Speakers: Bill Bottoms, 3MTS, and Amr Helmy, University of Toronto
Webinar Date: Thursday, August 6, 2020
Time: 8:00 AM (PDT)
Location: On the Internet
Summary: The global network requirements are changing with the rise of the internet of things (IoT) and the migration to the cloud of data, logic and applications. These changing requirements must be accommodated while maintaining the pace of progress in size, cost and power per function that we have enjoyed for more than 50 years. This progress was based primarily on the benefits of Moore’’s Law scaling of CMOS electronics. The introduction of photonics into the transmission, processing and even the generation of data through optical-based sensors is a key enabling factor for continued progress in these areas as we reach the limits of the physics, and the benefits of Moore’s Law scaling slow. Wherever possible industry must adopt and adapt the packaging technologies developed for electronics to decrease cost and time-to-market for packaging of individual photonic ICs and incorporating them
and other photonic components into the complex 3D SiP through heterogeneous integration.

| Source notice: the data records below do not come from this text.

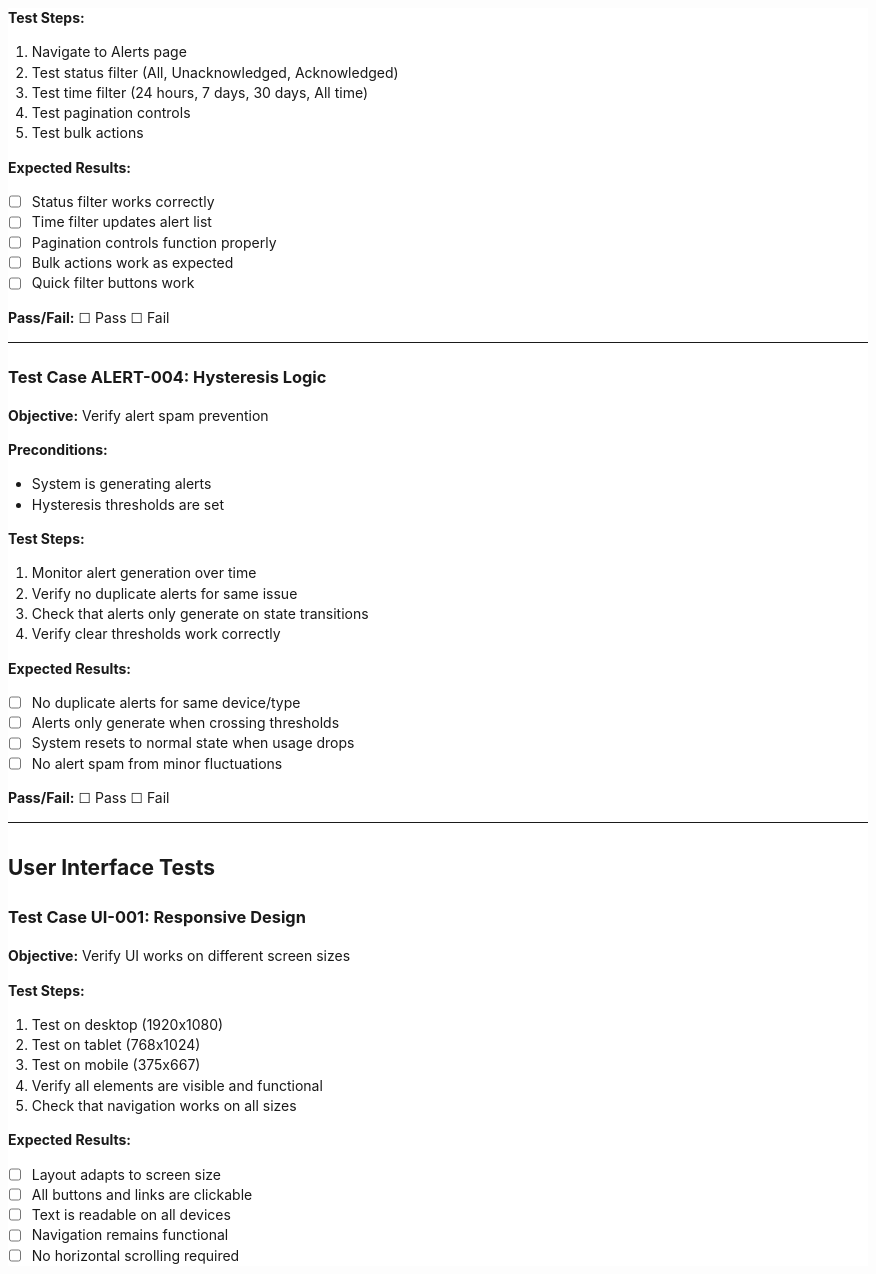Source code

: **Test Steps:**
1. Navigate to Alerts page
2. Test status filter (All, Unacknowledged, Acknowledged)
3. Test time filter (24 hours, 7 days, 30 days, All time)
4. Test pagination controls
5. Test bulk actions

**Expected Results:**
- [ ] Status filter works correctly
- [ ] Time filter updates alert list
- [ ] Pagination controls function properly
- [ ] Bulk actions work as expected
- [ ] Quick filter buttons work

**Pass/Fail:** ☐ Pass ☐ Fail

---

### Test Case ALERT-004: Hysteresis Logic
**Objective:** Verify alert spam prevention

**Preconditions:**
- System is generating alerts
- Hysteresis thresholds are set

**Test Steps:**
1. Monitor alert generation over time
2. Verify no duplicate alerts for same issue
3. Check that alerts only generate on state transitions
4. Verify clear thresholds work correctly

**Expected Results:**
- [ ] No duplicate alerts for same device/type
- [ ] Alerts only generate when crossing thresholds
- [ ] System resets to normal state when usage drops
- [ ] No alert spam from minor fluctuations

**Pass/Fail:** ☐ Pass ☐ Fail

---

## User Interface Tests

### Test Case UI-001: Responsive Design
**Objective:** Verify UI works on different screen sizes

**Test Steps:**
1. Test on desktop (1920x1080)
2. Test on tablet (768x1024)
3. Test on mobile (375x667)
4. Verify all elements are visible and functional
5. Check that navigation works on all sizes

**Expected Results:**
- [ ] Layout adapts to screen size
- [ ] All buttons and links are clickable
- [ ] Text is readable on all devices
- [ ] Navigation remains functional
- [ ] No horizontal scrolling required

Download Chapter 9, Integrated Photonics Packaging for pre-Webinar study.
Bio: Bill Bottoms received his Ph.D. from Tulane University and joined the faculty at Princeton Unviersity after graduation. He has worked in venture capital and was involved in founding several Companies including Tessera and Microwlectronics Packaging. He has served as Chairman and CEO of several companies both public and private. He currently serves as Emeritus member of the Board of Tulane University; Chairman of the SEMI Awards Committee; Chairman of Fluence Analytics; Member of the Board of MIT’s Microelectronics Center; Chairman of 3MTS; and Co-Chair of the Heterogeneous Integration Roadmap.
Bio: Amr Helmy is a Professor of Photonics at the University of Toronto, Canada. He received his Ph.D. from the University of Glasgow. After, he joined Agilent labs in the UK working for the semiconductor product group. He now leads a group in Photonics at the University of Toronto. He represents the IEEE Photonics Society within the IEEE Quantum Initiative and is Co-Chair of the HIR, also representing the Photonics Society.